#### 本文 ####

このフィルターをハウジングに取り付け、ポンプにより水を送液し、流路内を水で満たした。次いで、ポンプの流量を上げることによって、系内の圧力を0.1MPaから0.02MPaずつ上げて1分間保持し、フィルターの変形を目視確認することによって、フィルターが変形する限界の圧力を測定した。
耐圧性能試験の結果を表2に示す。
【0055】
【表2】
【0056】
(考察)
実施例1~3のフィルターは、濾過時において耐圧性能が高いことがわかった。一方で、比較例1のフィルターは耐圧テストにおいて濾材が潰れることがわかった。これは、実施例1~3のフィルターでは濾過層に、太い複合繊維を含むのに対して、比較例1のフィルターは濾過層に太い繊維を含まないことに起因すると考えられている。耐圧性能が高いことによって、より高粘度のスラリーを長時間濾過することが可能となる。
また、実施例1~3のフィルターは、100μm相当の微粒子は除去し、50μm以下の所望の粒子の多くを通過させることができるため、比較例1のフィルターよりも目詰まりが生じにくく、分級性能が高いことが確認された。
これらの結果から、本願発明に係る実施例1~3のデプスフィルターは、濾過精度と耐圧性能とに優れることがわかった。

#### 演習用データ ####

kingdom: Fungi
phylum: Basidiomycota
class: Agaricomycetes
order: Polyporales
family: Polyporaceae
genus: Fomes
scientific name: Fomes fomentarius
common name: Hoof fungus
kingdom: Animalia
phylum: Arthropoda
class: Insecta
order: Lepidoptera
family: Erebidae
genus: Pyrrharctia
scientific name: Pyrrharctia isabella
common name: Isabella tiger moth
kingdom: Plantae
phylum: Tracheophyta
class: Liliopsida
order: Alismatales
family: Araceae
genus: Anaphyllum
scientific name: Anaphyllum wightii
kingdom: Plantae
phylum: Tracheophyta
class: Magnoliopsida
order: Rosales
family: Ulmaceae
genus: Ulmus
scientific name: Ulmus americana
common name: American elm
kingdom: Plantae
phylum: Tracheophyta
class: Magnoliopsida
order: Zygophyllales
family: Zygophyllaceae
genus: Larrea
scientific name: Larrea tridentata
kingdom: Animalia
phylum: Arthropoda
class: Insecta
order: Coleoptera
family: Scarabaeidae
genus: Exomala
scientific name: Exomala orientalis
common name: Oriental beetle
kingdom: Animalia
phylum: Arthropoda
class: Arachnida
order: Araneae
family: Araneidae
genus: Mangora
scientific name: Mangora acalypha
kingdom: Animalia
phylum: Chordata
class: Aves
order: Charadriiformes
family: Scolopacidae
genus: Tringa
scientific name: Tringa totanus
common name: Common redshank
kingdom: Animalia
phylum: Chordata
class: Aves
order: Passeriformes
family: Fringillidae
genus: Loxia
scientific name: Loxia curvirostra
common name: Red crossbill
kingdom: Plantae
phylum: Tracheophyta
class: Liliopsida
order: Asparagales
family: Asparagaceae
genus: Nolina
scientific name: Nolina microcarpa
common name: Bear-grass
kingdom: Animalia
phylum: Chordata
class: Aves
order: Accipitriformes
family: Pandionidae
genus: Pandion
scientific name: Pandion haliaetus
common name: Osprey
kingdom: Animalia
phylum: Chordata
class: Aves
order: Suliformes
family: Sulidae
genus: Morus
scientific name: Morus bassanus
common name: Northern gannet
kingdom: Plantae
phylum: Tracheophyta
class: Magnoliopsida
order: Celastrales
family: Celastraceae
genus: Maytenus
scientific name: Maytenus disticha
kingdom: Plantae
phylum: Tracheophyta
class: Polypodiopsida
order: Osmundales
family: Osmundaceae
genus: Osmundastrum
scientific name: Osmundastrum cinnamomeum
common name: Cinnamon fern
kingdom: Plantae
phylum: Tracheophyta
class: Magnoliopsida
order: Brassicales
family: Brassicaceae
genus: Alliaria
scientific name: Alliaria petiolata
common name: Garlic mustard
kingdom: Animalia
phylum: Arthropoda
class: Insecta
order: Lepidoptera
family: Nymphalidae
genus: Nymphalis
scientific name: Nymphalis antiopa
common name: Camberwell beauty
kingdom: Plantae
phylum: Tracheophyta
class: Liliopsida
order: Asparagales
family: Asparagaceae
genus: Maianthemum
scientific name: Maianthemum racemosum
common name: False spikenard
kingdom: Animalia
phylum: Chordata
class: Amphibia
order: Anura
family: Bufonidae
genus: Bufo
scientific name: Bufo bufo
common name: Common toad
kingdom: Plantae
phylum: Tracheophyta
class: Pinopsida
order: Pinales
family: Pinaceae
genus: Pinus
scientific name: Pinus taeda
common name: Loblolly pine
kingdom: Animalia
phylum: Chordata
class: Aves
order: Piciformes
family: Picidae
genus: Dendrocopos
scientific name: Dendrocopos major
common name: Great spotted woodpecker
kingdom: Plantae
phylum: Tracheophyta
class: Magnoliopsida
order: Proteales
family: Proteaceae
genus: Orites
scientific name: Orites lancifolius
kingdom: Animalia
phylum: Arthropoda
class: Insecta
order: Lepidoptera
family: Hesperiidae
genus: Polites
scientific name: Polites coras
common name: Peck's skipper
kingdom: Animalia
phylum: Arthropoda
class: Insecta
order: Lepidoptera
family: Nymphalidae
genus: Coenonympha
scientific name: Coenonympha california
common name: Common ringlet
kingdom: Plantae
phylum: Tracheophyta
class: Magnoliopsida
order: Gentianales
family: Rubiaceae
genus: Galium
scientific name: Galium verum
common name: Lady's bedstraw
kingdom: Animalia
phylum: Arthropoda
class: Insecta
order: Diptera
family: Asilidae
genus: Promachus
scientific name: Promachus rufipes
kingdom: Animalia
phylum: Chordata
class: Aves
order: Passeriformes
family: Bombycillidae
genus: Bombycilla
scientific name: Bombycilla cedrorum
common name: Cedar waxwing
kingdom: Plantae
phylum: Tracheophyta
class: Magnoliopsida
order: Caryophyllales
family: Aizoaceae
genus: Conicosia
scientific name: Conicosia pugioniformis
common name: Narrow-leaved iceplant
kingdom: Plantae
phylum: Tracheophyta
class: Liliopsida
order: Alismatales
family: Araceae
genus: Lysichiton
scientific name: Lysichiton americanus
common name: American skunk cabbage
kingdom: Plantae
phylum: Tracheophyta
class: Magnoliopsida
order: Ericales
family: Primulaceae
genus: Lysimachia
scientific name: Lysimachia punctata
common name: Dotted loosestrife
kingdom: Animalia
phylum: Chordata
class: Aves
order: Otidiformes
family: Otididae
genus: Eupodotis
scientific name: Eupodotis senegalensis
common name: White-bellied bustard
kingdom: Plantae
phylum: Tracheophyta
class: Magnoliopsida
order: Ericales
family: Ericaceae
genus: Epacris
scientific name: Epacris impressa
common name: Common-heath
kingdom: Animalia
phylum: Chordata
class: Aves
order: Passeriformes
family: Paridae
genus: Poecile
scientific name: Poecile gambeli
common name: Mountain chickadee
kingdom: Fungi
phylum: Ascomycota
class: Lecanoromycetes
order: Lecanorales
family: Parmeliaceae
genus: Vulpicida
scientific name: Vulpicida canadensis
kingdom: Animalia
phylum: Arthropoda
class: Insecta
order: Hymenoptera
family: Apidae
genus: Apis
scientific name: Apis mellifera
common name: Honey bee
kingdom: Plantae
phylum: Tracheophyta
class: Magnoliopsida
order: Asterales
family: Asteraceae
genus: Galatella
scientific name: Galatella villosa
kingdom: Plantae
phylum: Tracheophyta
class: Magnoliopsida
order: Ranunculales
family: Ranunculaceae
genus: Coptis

####

-- 解くべき課題 --
1. フィルターの試験に関する本文について、次の問いに答えてください。
(a) 耐圧性能試験では、系内の圧力を何MPaずつ上げましたか。
(b) 耐圧テストで、比較例1のフィルターには何が起きましたか。
(c) 実施例1~3のフィルターは、何μm相当の微粒子を除去しますか。
2. レコードのうち、「scientific name: Osmundastrum cinnamomeum」を含む行で始まり、「genus: Bufo」を含む行で終わる部分を、両端の行も含めて一字一句変えずに再掲してください。

-- 各課題の解答 --
1.
(a) 0.02MPaずつ上げました。
(b) 濾材が潰れました。
(c) 100μm相当の微粒子を除去します。

2.
scientific name: Osmundastrum cinnamomeum
common name: Cinnamon fern
kingdom: Plantae
phylum: Tracheophyta
class: Magnoliopsida
order: Brassicales
family: Brassicaceae
genus: Alliaria
scientific name: Alliaria petiolata
common name: Garlic mustard
kingdom: Animalia
phylum: Arthropoda
class: Insecta
order: Lepidoptera
family: Nymphalidae
genus: Nymphalis
scientific name: Nymphalis antiopa
common name: Camberwell beauty
kingdom: Plantae
phylum: Tracheophyta
class: Liliopsida
order: Asparagales
family: Asparagaceae
genus: Maianthemum
scientific name: Maianthemum racemosum
common name: False spikenard
kingdom: Animalia
phylum: Chordata
class: Amphibia
order: Anura
family: Bufonidae
genus: Bufo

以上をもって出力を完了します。